Estimating the gaps in air pollution data

21 July 2017

Statistics doctoral student Fangyao Li
Statistics doctoral student Fangyao Li

Air pollution is dangerous for human health, with the fine particles generated by motor vehicles, planes, residential and forest fires, volcanic eruptions and dust storms easily inhaled. The most damaging particles are below 2.5 micrometers (PM2.5) – this is just 3% of the diameter of a human hair, and something of that size is invisible to the naked eye. You wouldn’t know if you were breathing that in.

Unsurprisingly, many countries have strict testing regimes to measure the concentration of PM2.5. However, the instruments to collect such high-dimensional time series are expensive, and statisticians are interested in ways to best estimate concentrations of fine particulate where complete data is not available.

That’s where doctoral student Fangyao Li comes in. She is using National Institute of Water and Atmospheric Research (NIWA) data taken hourly between 2008 and 2014 at four sites in Auckland – Patumahoe, Penrose, Takapuna and Whangaparaoa – and is assessing which measurements to employ in order to get estimates that are as accurate as possible.

Fangyao is using the amusingly-named “greedy algorithms” to do this. She explains that a greedy algorithm looks for the best solution at each step in the hope that together those will lead to the best solution. Greedy algorithms aren’t new – they’ve been in existence for the past three decades – but they have been re-discovered recently in the context of big data. Essentially, Fangyao’s research aims to find a good trade-off between algorithmic complexity and estimation accuracy.

Research is something of a treasure hunt for Fangyao. “Just like mining, the most beautiful and valuable things are always hidden deep beneath the earth,” she says. “The deeper you dig, the more you find.”

The NIWA data has also underlined to Fangyao how vulnerable we all are to the effects of air pollution. “For instance, according to the NIWA air pollution data I have, there was an extremely high concentration of PM2.5 in Auckland in September 2009. The reason was a dust storm in the Australian desert; the dust was blown over the Tasman Sea to the North Island.

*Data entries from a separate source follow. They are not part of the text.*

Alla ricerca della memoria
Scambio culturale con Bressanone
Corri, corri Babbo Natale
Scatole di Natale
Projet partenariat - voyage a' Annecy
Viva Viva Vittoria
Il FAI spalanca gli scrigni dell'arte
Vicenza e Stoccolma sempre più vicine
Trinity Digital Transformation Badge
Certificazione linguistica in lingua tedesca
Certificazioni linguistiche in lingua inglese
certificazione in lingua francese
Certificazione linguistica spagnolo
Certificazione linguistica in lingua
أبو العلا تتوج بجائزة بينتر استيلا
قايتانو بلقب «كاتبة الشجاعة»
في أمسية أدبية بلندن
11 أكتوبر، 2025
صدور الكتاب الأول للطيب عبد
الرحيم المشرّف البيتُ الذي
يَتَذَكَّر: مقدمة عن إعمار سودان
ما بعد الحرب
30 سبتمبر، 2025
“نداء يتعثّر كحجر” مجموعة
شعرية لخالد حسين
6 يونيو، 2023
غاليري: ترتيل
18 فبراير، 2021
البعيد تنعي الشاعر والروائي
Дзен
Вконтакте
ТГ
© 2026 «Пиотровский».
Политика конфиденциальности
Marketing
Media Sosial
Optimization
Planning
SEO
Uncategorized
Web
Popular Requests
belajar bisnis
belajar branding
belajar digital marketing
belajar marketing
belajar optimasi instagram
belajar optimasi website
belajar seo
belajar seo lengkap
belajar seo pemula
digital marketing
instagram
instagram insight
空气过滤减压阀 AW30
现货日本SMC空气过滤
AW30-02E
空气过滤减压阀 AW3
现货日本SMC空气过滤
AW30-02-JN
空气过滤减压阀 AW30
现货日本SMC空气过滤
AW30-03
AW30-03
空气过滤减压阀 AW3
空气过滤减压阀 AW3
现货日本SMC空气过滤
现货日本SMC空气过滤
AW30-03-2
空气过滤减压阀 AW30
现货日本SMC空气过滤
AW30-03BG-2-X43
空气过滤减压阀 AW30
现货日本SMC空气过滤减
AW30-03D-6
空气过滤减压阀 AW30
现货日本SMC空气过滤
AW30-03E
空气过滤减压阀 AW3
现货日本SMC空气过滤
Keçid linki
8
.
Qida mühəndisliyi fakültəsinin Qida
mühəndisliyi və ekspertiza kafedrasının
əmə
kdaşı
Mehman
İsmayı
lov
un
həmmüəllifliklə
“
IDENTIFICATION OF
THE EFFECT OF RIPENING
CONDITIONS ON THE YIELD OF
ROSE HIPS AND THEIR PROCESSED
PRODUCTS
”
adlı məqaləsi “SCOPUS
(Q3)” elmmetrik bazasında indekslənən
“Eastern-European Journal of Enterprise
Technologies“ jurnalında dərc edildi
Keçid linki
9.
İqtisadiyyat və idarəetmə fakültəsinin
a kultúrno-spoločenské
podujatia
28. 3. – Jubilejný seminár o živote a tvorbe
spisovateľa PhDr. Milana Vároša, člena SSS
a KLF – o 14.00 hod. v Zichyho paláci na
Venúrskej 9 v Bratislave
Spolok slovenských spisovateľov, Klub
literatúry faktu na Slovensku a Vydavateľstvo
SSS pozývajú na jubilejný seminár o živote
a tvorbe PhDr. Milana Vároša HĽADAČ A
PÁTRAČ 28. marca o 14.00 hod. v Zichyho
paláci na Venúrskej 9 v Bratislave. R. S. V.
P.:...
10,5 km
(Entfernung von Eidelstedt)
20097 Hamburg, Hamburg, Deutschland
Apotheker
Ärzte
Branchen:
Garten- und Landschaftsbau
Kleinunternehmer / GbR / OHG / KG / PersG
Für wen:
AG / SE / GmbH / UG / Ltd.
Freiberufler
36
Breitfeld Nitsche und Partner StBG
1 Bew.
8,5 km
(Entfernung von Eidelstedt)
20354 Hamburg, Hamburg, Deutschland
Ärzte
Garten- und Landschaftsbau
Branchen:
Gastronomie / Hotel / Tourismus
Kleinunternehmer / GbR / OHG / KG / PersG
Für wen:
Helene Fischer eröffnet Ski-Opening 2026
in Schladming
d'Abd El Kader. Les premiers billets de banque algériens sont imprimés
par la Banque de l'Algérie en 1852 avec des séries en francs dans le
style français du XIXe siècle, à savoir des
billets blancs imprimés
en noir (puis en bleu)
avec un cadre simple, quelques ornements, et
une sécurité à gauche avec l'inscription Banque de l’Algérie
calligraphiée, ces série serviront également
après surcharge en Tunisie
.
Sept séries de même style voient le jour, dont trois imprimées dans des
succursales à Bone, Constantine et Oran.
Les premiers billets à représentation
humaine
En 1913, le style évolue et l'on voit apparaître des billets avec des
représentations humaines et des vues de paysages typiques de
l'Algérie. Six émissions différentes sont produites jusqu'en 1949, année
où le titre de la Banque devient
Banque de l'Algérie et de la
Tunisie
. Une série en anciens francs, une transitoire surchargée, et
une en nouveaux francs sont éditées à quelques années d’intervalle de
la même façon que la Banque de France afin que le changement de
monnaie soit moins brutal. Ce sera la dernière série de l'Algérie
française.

Air pollution isn’t an issue for a specific city or a specific country, all human beings should be concerned about it.”

Fangyao comes from Xinxiang in northern China, and gained a bachelors degree in mathematics at Xinjiang University. She then decided to pursue study overseas: “There were many definitions, theorems, proofs and propositions involved in my undergraduate study, and undeniably, they are interesting, lovely and beautiful. However, when I decided to further my education, I wanted to switch modes and try something more practical, looking at how to solve real-world problems by using the knowledge I have learned.”

New Zealand won, “just because the reputation of the Department of Statistics and because this is the birthplace of [the well-known statistics software] R.” A Postgraduate Diploma in Science specialising in Statistics and a masters followed, and Fangyao started her doctoral studies last year.